● What to work on:
All the data beneath this line is to be reproduced exactly.

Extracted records
☆ ☆ ☆ ☆ ☆
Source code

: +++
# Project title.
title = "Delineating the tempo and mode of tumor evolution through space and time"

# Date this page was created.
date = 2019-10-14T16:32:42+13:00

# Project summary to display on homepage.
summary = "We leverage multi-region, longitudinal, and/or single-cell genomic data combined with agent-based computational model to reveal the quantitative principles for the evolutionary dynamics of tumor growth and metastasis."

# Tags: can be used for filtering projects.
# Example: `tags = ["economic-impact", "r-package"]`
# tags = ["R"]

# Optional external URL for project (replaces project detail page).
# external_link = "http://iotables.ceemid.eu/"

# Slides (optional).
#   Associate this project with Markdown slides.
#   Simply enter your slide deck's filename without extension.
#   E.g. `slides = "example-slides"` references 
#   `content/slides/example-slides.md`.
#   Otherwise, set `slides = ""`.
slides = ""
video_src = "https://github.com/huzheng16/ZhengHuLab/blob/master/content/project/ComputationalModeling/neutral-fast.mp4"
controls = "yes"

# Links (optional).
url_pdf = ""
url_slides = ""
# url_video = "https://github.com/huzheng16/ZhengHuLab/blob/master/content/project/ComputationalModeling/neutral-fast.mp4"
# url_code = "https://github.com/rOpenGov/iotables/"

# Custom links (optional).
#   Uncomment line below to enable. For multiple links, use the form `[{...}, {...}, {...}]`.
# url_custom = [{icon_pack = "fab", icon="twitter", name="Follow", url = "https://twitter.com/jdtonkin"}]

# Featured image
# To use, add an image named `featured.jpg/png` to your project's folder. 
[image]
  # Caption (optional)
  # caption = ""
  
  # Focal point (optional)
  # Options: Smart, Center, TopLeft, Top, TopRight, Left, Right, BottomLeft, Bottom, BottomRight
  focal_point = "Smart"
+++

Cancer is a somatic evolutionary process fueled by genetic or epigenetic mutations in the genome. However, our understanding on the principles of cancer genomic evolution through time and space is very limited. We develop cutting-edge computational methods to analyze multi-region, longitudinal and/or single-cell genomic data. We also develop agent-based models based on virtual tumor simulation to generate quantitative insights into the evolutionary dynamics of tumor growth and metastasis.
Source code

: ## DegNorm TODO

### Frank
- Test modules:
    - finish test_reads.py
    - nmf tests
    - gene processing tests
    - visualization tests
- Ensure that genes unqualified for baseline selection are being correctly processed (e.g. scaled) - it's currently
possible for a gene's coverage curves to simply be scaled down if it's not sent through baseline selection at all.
☆ ☆ ☆ ☆ ☆
● Exercise output:
Source code

: +++
# Project title.
title = "Delineating the tempo and mode of tumor evolution through space and time"

# Date this page was created.
date = 2019-10-14T16:32:42+13:00

# Project summary to display on homepage.
summary = "We leverage multi-region, longitudinal, and/or single-cell genomic data combined with agent-based computational model to reveal the quantitative principles for the evolutionary dynamics of tumor growth and metastasis."

# Tags: can be used for filtering projects.
# Example: `tags = ["economic-impact", "r-package"]`
# tags = ["R"]

# Optional external URL for project (replaces project detail page).
# external_link = "http://iotables.ceemid.eu/"

# Slides (optional).
#   Associate this project with Markdown slides.
#   Simply enter your slide deck's filename without extension.
#   E.g. `slides = "example-slides"` references 
#   `content/slides/example-slides.md`.
#   Otherwise, set `slides = ""`.
slides = ""
video_src = "https://github.com/huzheng16/ZhengHuLab/blob/master/content/project/ComputationalModeling/neutral-fast.mp4"
controls = "yes"

# Links (optional).
url_pdf = ""
url_slides = ""
# url_video = "https://github.com/huzheng16/ZhengHuLab/blob/master/content/project/ComputationalModeling/neutral-fast.mp4"
# url_code = "https://github.com/rOpenGov/iotables/"

# Custom links (optional).
#   Uncomment line below to enable. For multiple links, use the form `[{...}, {...}, {...}]`.
# url_custom = [{icon_pack = "fab", icon="twitter", name="Follow", url = "https://twitter.com/jdtonkin"}]

# Featured image
# To use, add an image named `featured.jpg/png` to your project's folder. 
[image]
  # Caption (optional)
  # caption = ""
  
  # Focal point (optional)
  # Options: Smart, Center, TopLeft, Top, TopRight, Left, Right, BottomLeft, Bottom, BottomRight
  focal_point = "Smart"
+++

Cancer is a somatic evolutionary process fueled by genetic or epigenetic mutations in the genome. However, our understanding on the principles of cancer genomic evolution through time and space is very limited. We develop cutting-edge computational methods to analyze multi-region, longitudinal and/or single-cell genomic data. We also develop agent-based models based on virtual tumor simulation to generate quantitative insights into the evolutionary dynamics of tumor growth and metastasis.
Source code

: ## DegNorm TODO

### Frank
- Test modules:
    - finish test_reads.py
    - nmf tests
    - gene processing tests
    - visualization tests
- Ensure that genes unqualified for baseline selection are being correctly processed (e.g. scaled) - it's currently
possible for a gene's coverage curves to simply be scaled down if it's not sent through baseline selection at all.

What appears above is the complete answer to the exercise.